Thomas Harris has reached the treacherous writer's pinnacle: His name, on the cover, is bigger than the character who should be the book's star, Hannibal Lecter. This is a shame, because there have been few serialized villains from the past 50 years of literature worth rooting for: Highsmith's Ripley, McBain's Deaf Man, and I begin to draw a blank after that. In Red Dragon and in The Silence of the Lambs, Lecter was a gorgeously evil presence—almost supernatural, in the style of Sherlock Holmes, but with a serial-killer twist.

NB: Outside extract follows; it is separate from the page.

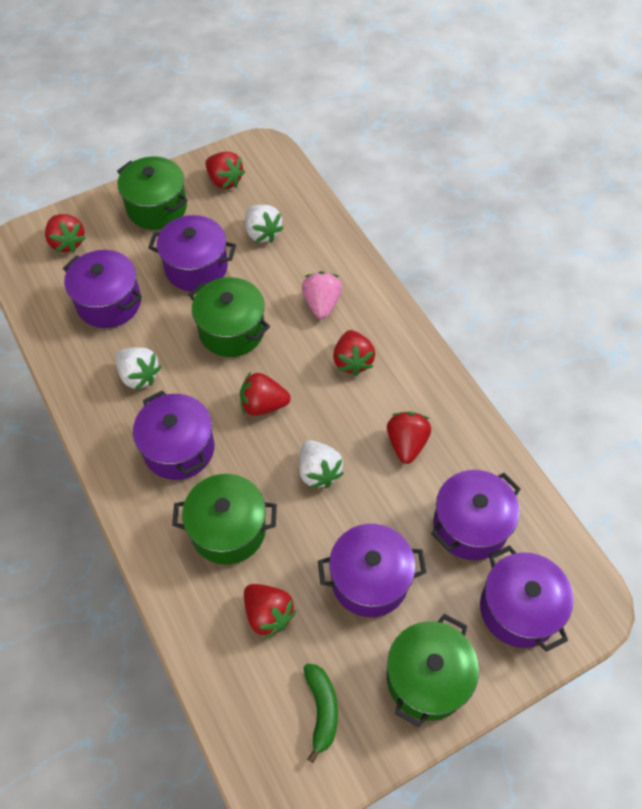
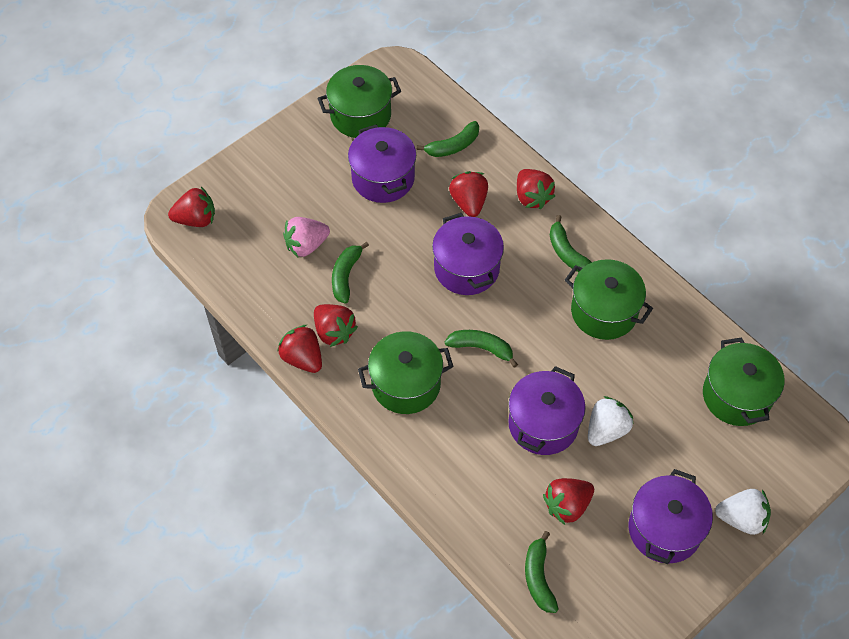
green banana: [304,664,338,763] = 1 -> [332,242,369,304] [416,121,479,157] [445,330,518,368] [525,531,558,613] [550,215,592,272] = 5
purple pot: [63,250,142,328] [133,390,214,480] [148,215,236,291] [318,524,427,617] [431,470,521,560] [480,545,573,652] = 6 -> [348,125,416,203] [432,213,504,295] [508,366,586,455] [629,469,713,564] = 4
white strawberry: [115,347,161,390] [245,205,284,243] [299,440,344,489] = 3 -> [588,396,634,446] [715,489,771,535] = 2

Here, we discover that Lecter would've been perfectly fine if it weren't for those damned Nazis, who introduced the young lad to cannibalism by eating his beloved younger sister Mischa. Giving him an origin story saps the character of his freakish appeal—the chance that he was an intelligent person who just had something tremendously wrong with the wiring of his brain. Harris, in all his 56-point-font glory, also forgets to mention those pulp-villain characteristics that make Lecter a kind of anti-Doc Savage: In previous books, Lecter has six fingers on his left hand and maroon eyes. Here, there's no mention of them, presumably to save the movie version (it came out a couple weeks ago) a fortune in special effects. The result is a lackluster writer's cannibalism of his sole claim to fame.